Ingest data from object storage
Available solutions:
Teradata NOS is the recommended option for ingesting data from object storage. NOS can leverage all Teradata nodes to perform parallel ingestion, making it suitable for scalable data movement from cloud object stores. Teradata Parallel Transporter (TPT) runs on the client side and can be used when NOS cannot connect to object storage.
Ingest data from local files
Available solutions:
TPT is the recommended option to load data from local files. TPT is optimized for scalability and parallelism, thus it has the best throughput of all available options. BTEQ can be used when an ingestion process requires scripting. It also makes sense to continue using BTEQ if all your other ingestion pipelines run in BTEQ.
Ingest data from SaaS applications
Available solutions:
- Multiple 3rd party tools such as Airbyte, Precog, Nexla, Fivetran
- Export from SaaS apps to local files and then ingest using Teradata Parallel Transporter (TPT)
- Export from SaaS apps to object storage and then ingest using Teradata Native Object Store (NOS).
3rd party tools are usually a better option to move data from SaaS applications to Teradata.

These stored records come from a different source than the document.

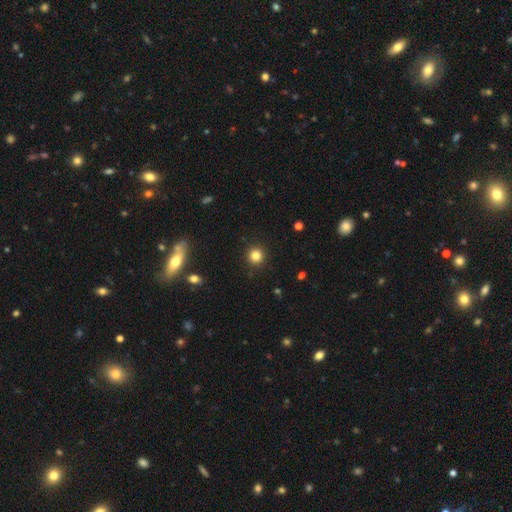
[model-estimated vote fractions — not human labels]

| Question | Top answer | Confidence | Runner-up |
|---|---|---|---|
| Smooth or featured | smooth | 82% | star or artifact (13%) |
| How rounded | round | 94% | in between (5%) |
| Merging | none | 92% | minor disturbance (5%) |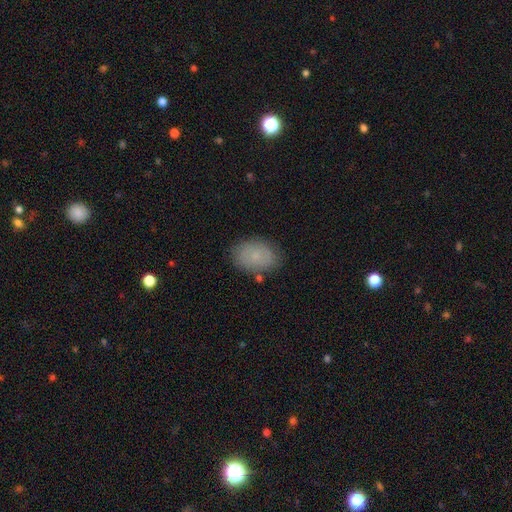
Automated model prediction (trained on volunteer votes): Smooth or featured?
  - smooth: 72% *
  - featured or disk: 20%
  - star or artifact: 9%
How rounded?
  - in between: 80% *
  - round: 18%
  - cigar-shaped: 1%
Merging?
  - none: 81% *
  - minor disturbance: 13%
  - major disturbance: 3%
  - merger: 2%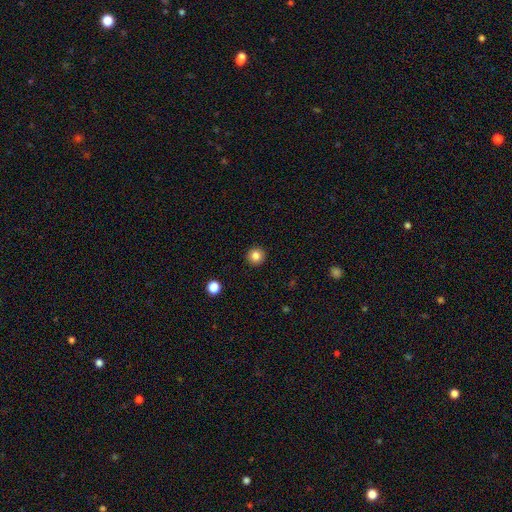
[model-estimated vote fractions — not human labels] Smooth or featured? smooth (84%)
How rounded? round (95%)
Merging? none (93%)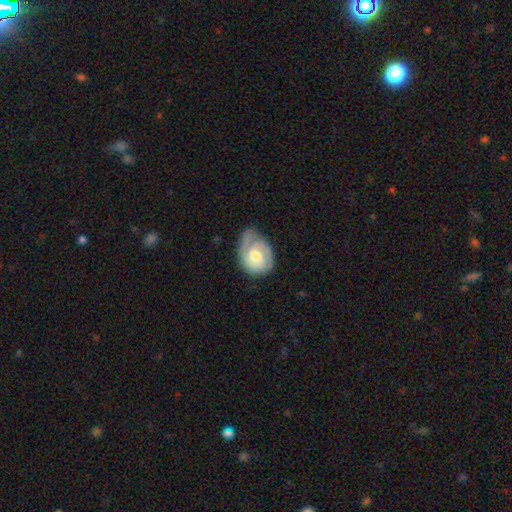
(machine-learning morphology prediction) Smooth or featured?
  - featured or disk: 68% *
  - smooth: 27%
  - star or artifact: 5%
Edge-on disk?
  - no: 97% *
  - yes: 3%
Bar?
  - no: 57% *
  - weak: 38%
  - strong: 6%
Spiral arms?
  - yes: 89% *
  - no: 11%
Spiral winding?
  - tight: 54% *
  - medium: 34%
  - loose: 12%
Spiral arm count?
  - 2: 41% *
  - 1: 30%
  - can't tell: 19%
  - 3: 7%
  - 4: 2%
  - more than 4: 2%
Bulge size?
  - moderate: 65% *
  - small: 18%
  - large: 13%
  - none: 2%
  - dominant: 1%
Merging?
  - none: 51% *
  - minor disturbance: 33%
  - major disturbance: 14%
  - merger: 2%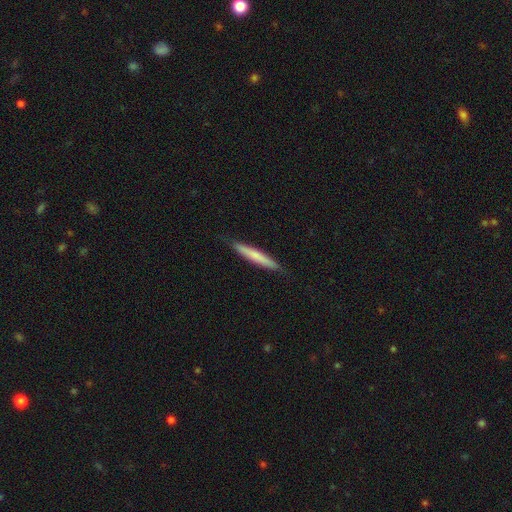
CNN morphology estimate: A smooth galaxy with no disk features (66%) that is cigar-shaped (95%). Merging: none (87%).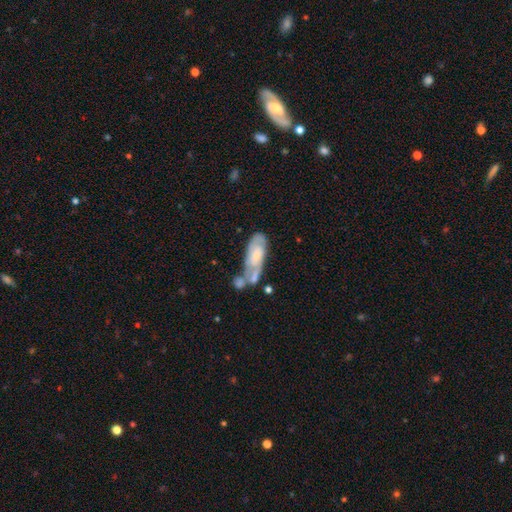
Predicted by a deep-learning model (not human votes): featured or disk 59%, smooth 34%, star or artifact 6%. Down the decision tree: edge-on disk — no (88%); bar — no (70%); spiral arms — yes (71%); bulge size — small (52%); merging — merger (44%).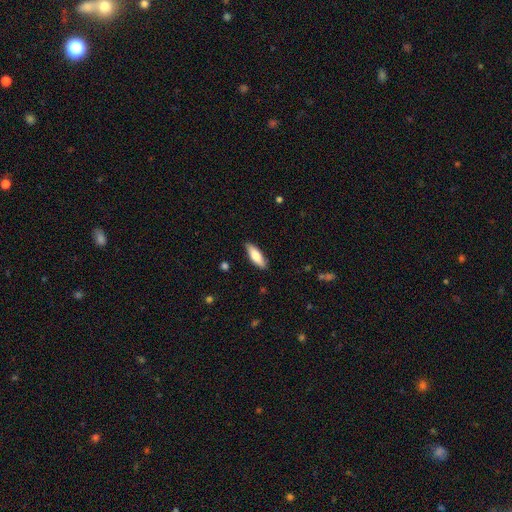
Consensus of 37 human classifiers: This is clearly a smooth galaxy (84%). How rounded: possibly in between (48%). Merging: clearly none (92%).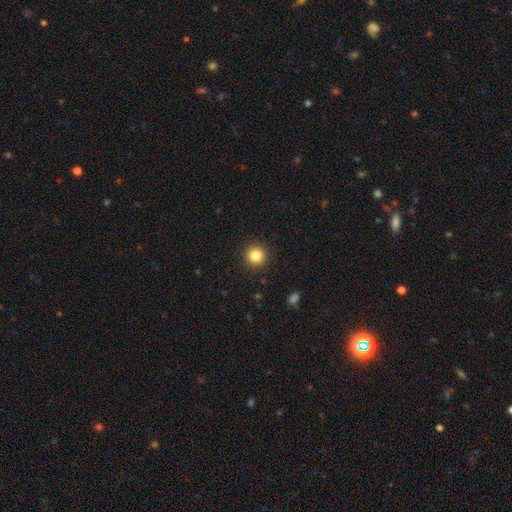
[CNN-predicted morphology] This appears to be a smooth galaxy with no disk features (84%) that is round (94%). Merging: none (92%).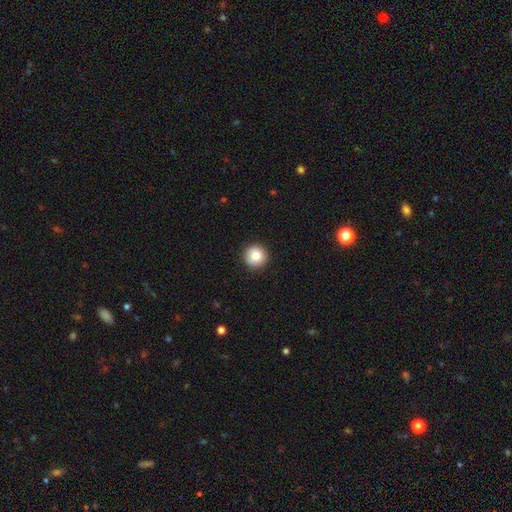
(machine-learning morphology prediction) A smooth galaxy with no disk features (84%) that is round (96%).

Vote fractions:
- Smooth or featured? smooth: 84% / star or artifact: 9% / featured or disk: 8%
- How rounded? round: 96% / in between: 3% / cigar-shaped: 1%
- Merging? none: 92% / minor disturbance: 6% / major disturbance: 2% / merger: 1%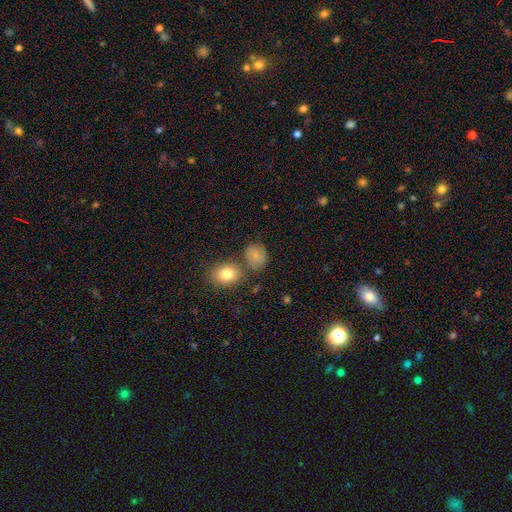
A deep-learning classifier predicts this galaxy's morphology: Smooth or featured?
  - smooth: 72% *
  - featured or disk: 17%
  - star or artifact: 11%
How rounded?
  - round: 56% *
  - in between: 43%
  - cigar-shaped: 1%
Merging?
  - none: 67% *
  - minor disturbance: 18%
  - merger: 10%
  - major disturbance: 6%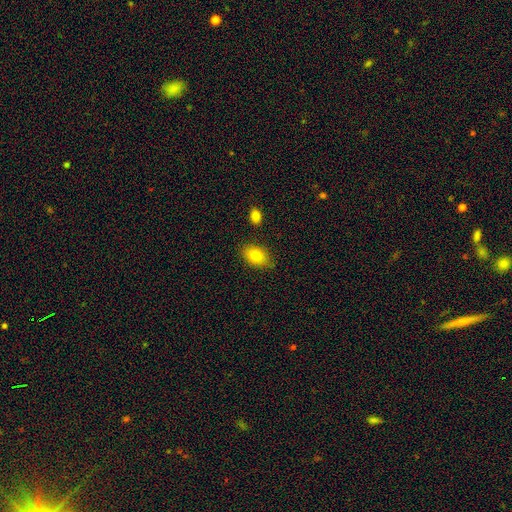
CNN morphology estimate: type=smooth (80%); roundness=in between (85%); merging=none (81%).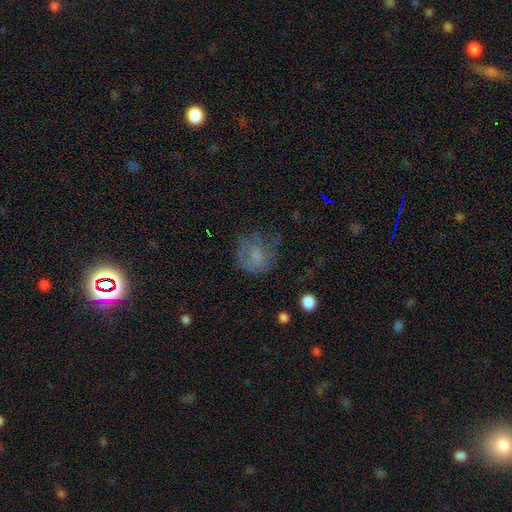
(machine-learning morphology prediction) Smooth or featured?
  - smooth: 55% *
  - featured or disk: 31%
  - star or artifact: 13%
How rounded?
  - round: 73% *
  - in between: 26%
  - cigar-shaped: 1%
Merging?
  - none: 46% *
  - major disturbance: 28%
  - minor disturbance: 24%
  - merger: 2%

They offer broad support for data sources and eliminate the need to manage intermediate steps such as exporting and storing exported datasets.
Use data stored in other databases for unified query processing
Available solutions:
- Teradata Fabric
- Export from other databases to local files and then ingest using Teradata Parallel Transporter (TPT)
- Export from other databases to object storage and then ingest using Teradata Native Object Store (NOS).
Teradata Fabric is the recommended option to move limited quantities of data between different systems/platforms. This includes movement within Teradata instances, Apache Spark, Oracle, Presto, etc. It is especially suited to situations when what needs to be synced is described by complex conditions that can be expressed in SQL.
Summary
In this article, we explored various data ingestion use cases, provided a list of available tools for each use case, and identified the recommended options for different scenarios.